Wilson’s relationship to rationality is somewhat more bewildering. We are frequently reminded that House is the more brilliant doctor. Dr. Cuddy (Lisa Edelstein), the Dean of Medicine, repeatedly (and implausibly) refuses to fire House because of his outstanding diagnostic skills, voicing some version of: “the son of a bitch is the best doctor we have” (“Pilot”). Yet, as head of the hospital’s Oncology Department, Wilson clearly holds considerable medical credibility. House often calls on Wilson’s medical knowledge when working on a case, and we occasionally see Wilson with one of his cancer patients, whom he invariably treats with both reason and empathy (for instance, “House vs. God”). Still, as far as brilliant physicians go, Wilson remains in the background. The series assumes House’s greater intellectual and medical genius without raising the possibility that Wilson’s balance of knowledge and empathy may make him more ideally suited and, therefore, more successful a doctor than someone like House for the particular medical field in which Wilson practices.
Paradoxically, Stottlemeyer and Wilson offer a more successful integration of the emotion-reason dynamic, but a less successful rational outcome. The penalty they pay is the sacrifice of glory. Both Stottlemeyer and Wilson quietly toil away at their respective professions with little fanfare or acknowledgement. Despite their significant service to others, they are not exceptional but merely ordinary.

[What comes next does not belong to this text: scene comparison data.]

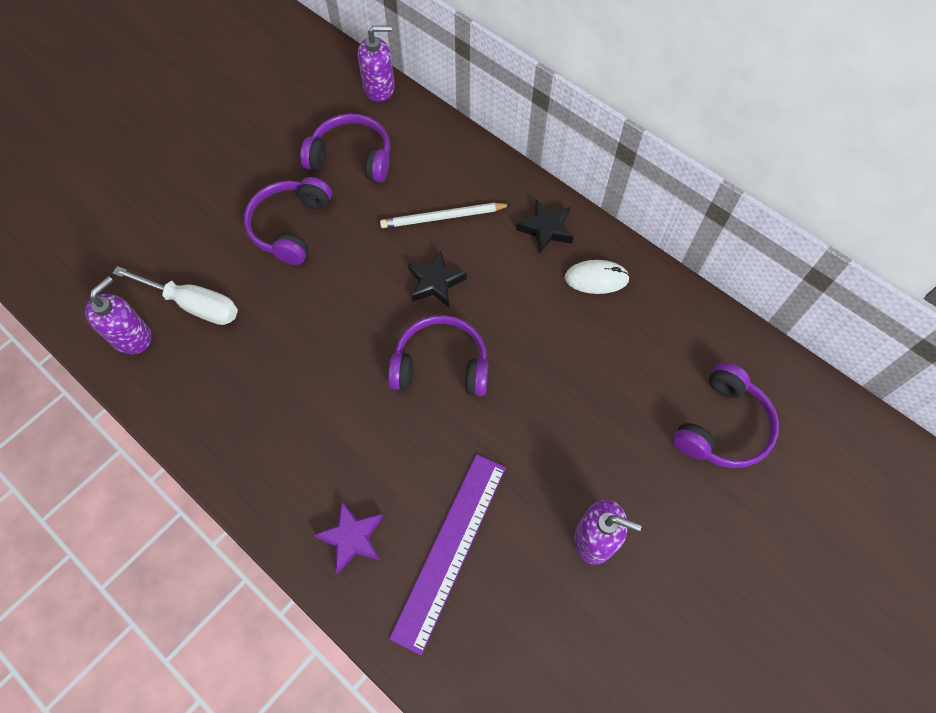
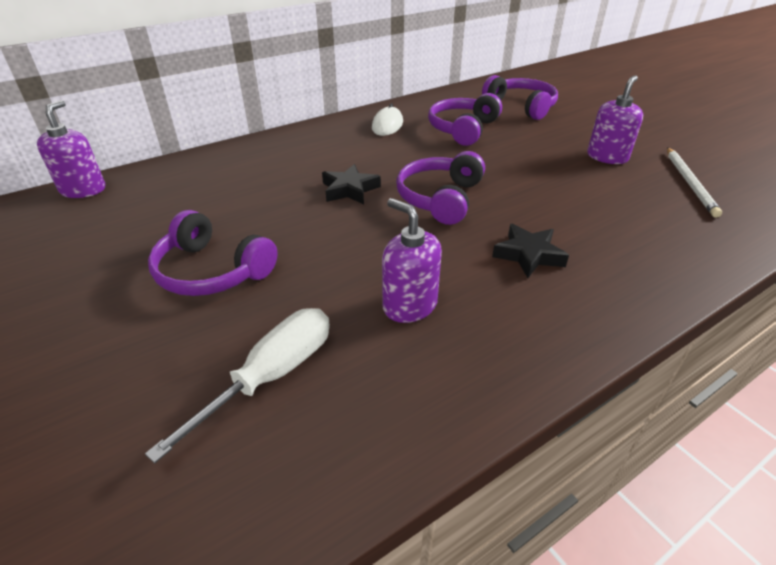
camera: 75 degrees left, 25 degrees down
(132, 337) = (288, 463): purple soap dispenser -> purple soap dispenser (409, 305)
(352, 157) = (156, 217): purple headphones -> purple headphones (462, 129)
(352, 537) = (621, 271): purple star -> none
(443, 217) = (280, 177): white pencil -> white pencil (689, 183)
(449, 549) = (625, 218): purple ruler -> none
(546, 229) = (328, 136): black star -> black star (528, 255)

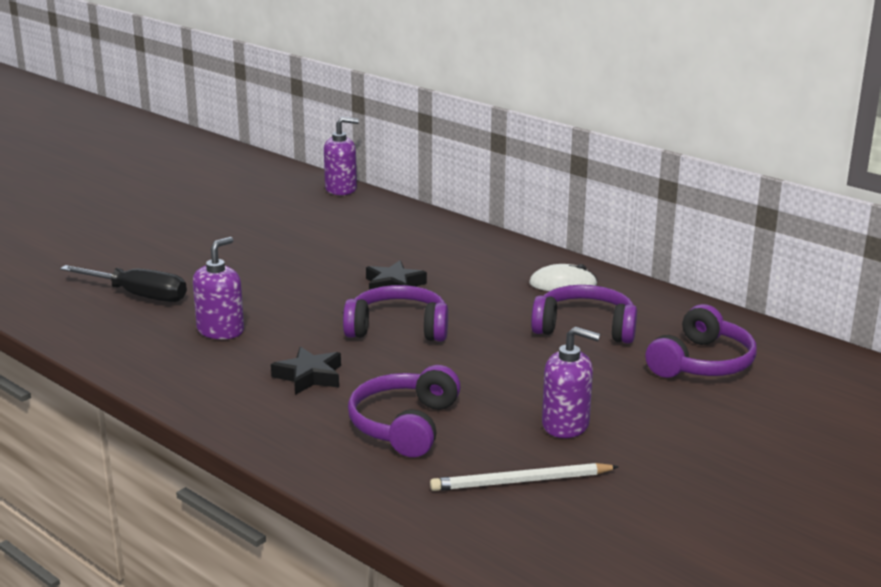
camera: 75 degrees right, 15 degrees down
(211, 271) = (244, 256): purple headphones -> purple headphones (404, 425)
(273, 375) = (139, 295): white screwdriver -> black screwdriver

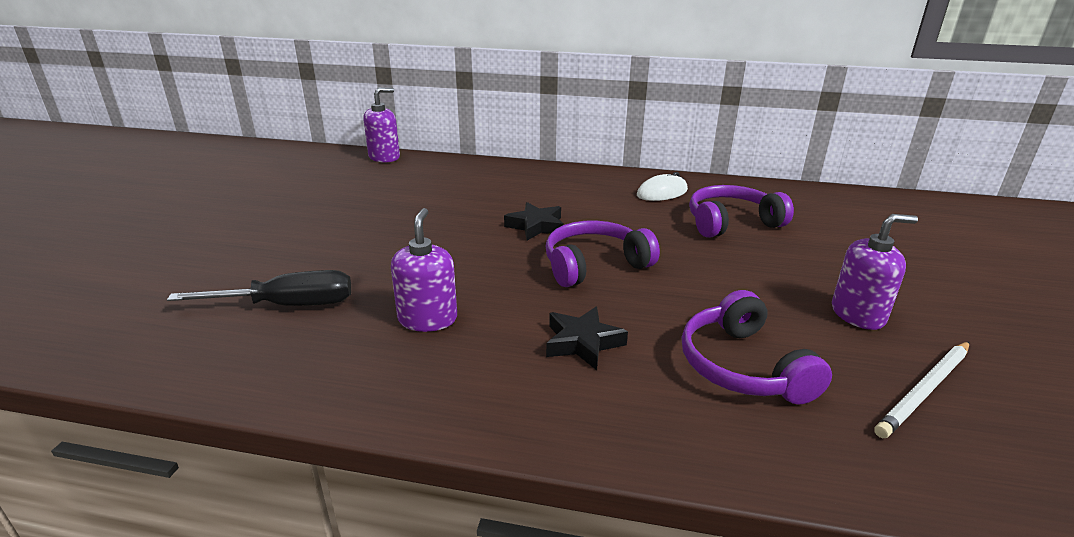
camera: 30 degrees left, 5 degrees up
(702, 363) = (848, 228): purple headphones -> none

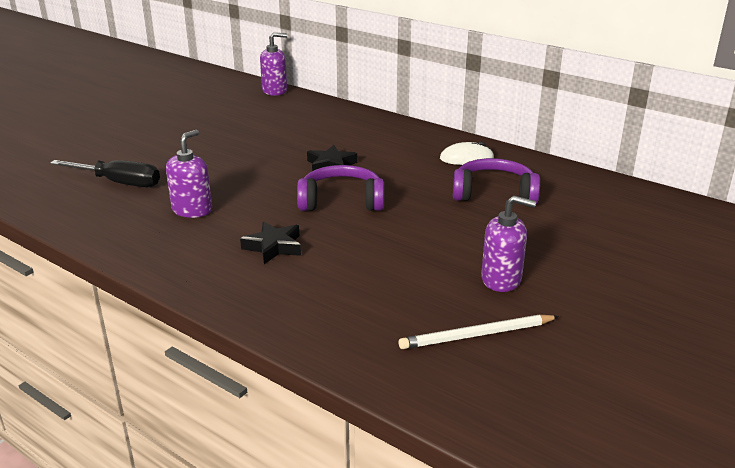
camera: 25 degrees right, 0 degrees up
(742, 366) = (363, 287): purple headphones -> none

In this common although questionable equation, polarization equals greatness while integration signals the mundane. For Monk and House, their reason is exceptional, their emotions dysfunctional, and integration impossible. But they achieve a level of virtuosity. For Stottlemeyer and Wilson, their intellectual skills are as strong as their loyalty and compassion, they succeed at a productive integration of emotion and reason, but they remain ordinary. This understanding of the relationship between emotion and reason is historically specific but culturally widespread. In outlining these dilemmas,
Monk and
House activate the question of whether it is possible to conceive of the emotion-reason dynamic in less limited terms.